— Нет, не будет этого… Порой даже удивляюсь: те, что в парках клумбы топтали, обрывали цветы, здесь за все лето ничего не тронут. Сами еще и поливают… Ты на себе проверишь: если сам посадил — уже не вытопчешь, не поломаешь. Рука не поднимется: ведь оно уже вроде бы твое творение…
— Интересно, а если бы дикий мак тут посеять? — спрашивает Порфир. — Он бы принялся? Или воронец? (Редко где увидишь тот воронец, а дедусь как-то показывал Порфиру.)
— Все примется, с любовью бы только сажать, — весело говорит инструктор. — Женьшень и тот вырастет, если душу вложить…
Разная здесь публика вокруг Порфира. Тот из милиции сюда передан, того сами родители привезли, потому что на товарняках аж до Баку гонял, — а может, и выдумывает, может, дальше Геническа и не бывал. А Гаркавенко, вот этот в детдоме вырос, его мать в Караганде, срок там по приговору отбывала — за растрату, кажется. Школа помогла мальчику разыскать маму, заказали с Карагандой телефонный разговор, спросили ее:
«У вас сын Васильке есть?»
И оттуда, издалека, через тысячи километров долетело чуть слышное: «Где-то есть».

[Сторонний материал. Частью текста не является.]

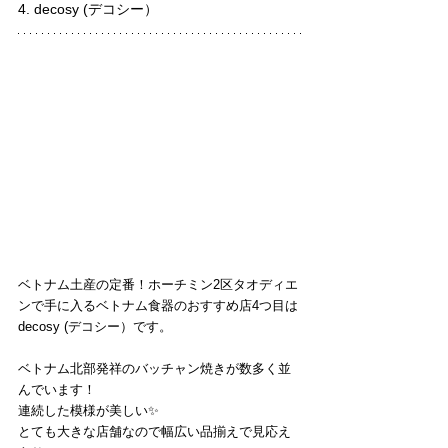
4. decosy (デコシー）
ベトナム土産の定番！ホーチミン2区タオディエ
ンで手に入るベトナム食器のおすすめ店4つ目は
decosy (デコシー）です。
ベトナム北部発祥のバッチャン焼きが数多く並
んでいます！
連続した模様が美しい✨
とても大きな店舗なので幅広い品揃えで見応え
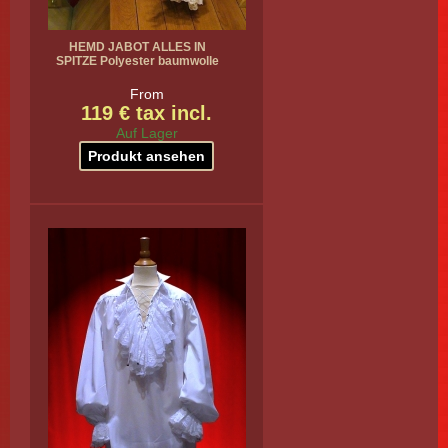
HEMD JABOT ALLES IN
SPITZE Polyester baumwolle
From
119 € tax incl.
Auf Lager
Produkt ansehen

«Так вот он возле нас стоит… Передаем ему трубку».
Взял Василько трубку и впервые в жизни, из далекого далека, из черных степей карагандинских, услышал материн голос:
«Здравствуй, сынок… Это я — твоя мама… Работаю на шахте… Живем нормально… У тебя теперь сестричка маленькая есть…»
«Приезжайте, мамо! — дрожащим голосом кричал, как в пустоту… — Я хочу увидеть вас!»
И через несколько дней… мать приехала! Это было зимой, в страшную метель. Не побоялась, однако… Такой доброй, душевной оказалась, плакала над сыном, не расставалась с ним. Уговорили ее взять Василька к себе, и хотя мать немного колебалась поначалу, потому что не знала, как отчим встретит пасынка, все же согласилась, пообещала на следующий день прийти, забрать с собой Василька навсегда.
Как он ждал! Как готовился к отъезду! С товарищами и учителями уже попрощался…
А она… не пришла. Сбежала! Он не верил, кричал, что она, наверное, в аварию попала, под автобус, пришлось в милицию обратиться, по больницам справки наводить… Да только напрасно все. Исчезла, пропала, бросила дитя, и вот он, ее Василек, грустный, замкнутый, ходит сейчас с повязкой дежурного на рукаве и лишь изредка, в минуты откровенности, какому-нибудь из ближайших товарищей изливает свою боль:
— Не понимаю, чего она не пришла… Я ведь ей понравился… А что новая семья, так я бы нахлебником не был, уже могу сам на себя заработать, имею ведь разряд…
Чувствуется, что и сейчас он не питает к матери зла, а только больно ему за нее, горько и стыдно, что она так поступила… Лучше бы уж не приезжала, чтоб никто и не знал, что у него есть мать…
Этот, конечно, из школы не побежит. Он бы готов и после восьмого класса тут остаться, но ведь не дозволено… Разве что девятый откроют, ведутся будто бы такие разговоры…
А вот Швачко-белобровый, он, как и Порфир, с волчьим помыслом за ограду поглядывает. Швачко уже однажды пускался в бега, только через три дня его поймали и привезли сюда, и он теперь, нехотя ковыряясь в разрытой клумбе, дает хлопцам очень ценные советы, которыми сам почему-то воспользоваться не смог.
— Главное, домой не беги, — шепчет он Порфиру. — Как раз домой эвакуатор прежде всего и нагрянет, у них правило такое…
— А что такое эвакуатор?
— Да это ж тот, что ловит нас, он в штате, ему за это деньги платят!
— Ну уж если бы я убежал, то черта с два бы им в руки дался, — говорит Порфир, ухмыляясь. — Знаю, где спрятаться… А я все равно убегу, убегу, вот чтоб мне вчерашнего дня не видать, — шутливо клянется он.
— И не забудь одежду сменить, — советует Швачко. — Еще и брови сажей натри, чтоб сам на себя похож не был… Потому как приметы твои по всем милициям пойдут…
Все это Порфир мотает на ус, может, и пригодится, хотя если уж он вырвется отсюда, то пусть даже и сто Саламуров бросятся в погоню — останутся в дураках. Наперед уже обмозговал: где первую ночь проведет (скорее всего это будет в совхозных теплицах), потом в камышах переночует, затем на лиманах станет промышлять, а там, глядишь, и кавуны созреют в совхозе, винограды нальются — будет где пастись. Домой он и ногой не ступит, чтобы ловцам в руки не попасть, не наскочить на их засаду. Да к тому же и неизвестно, как мама встретит беглеца.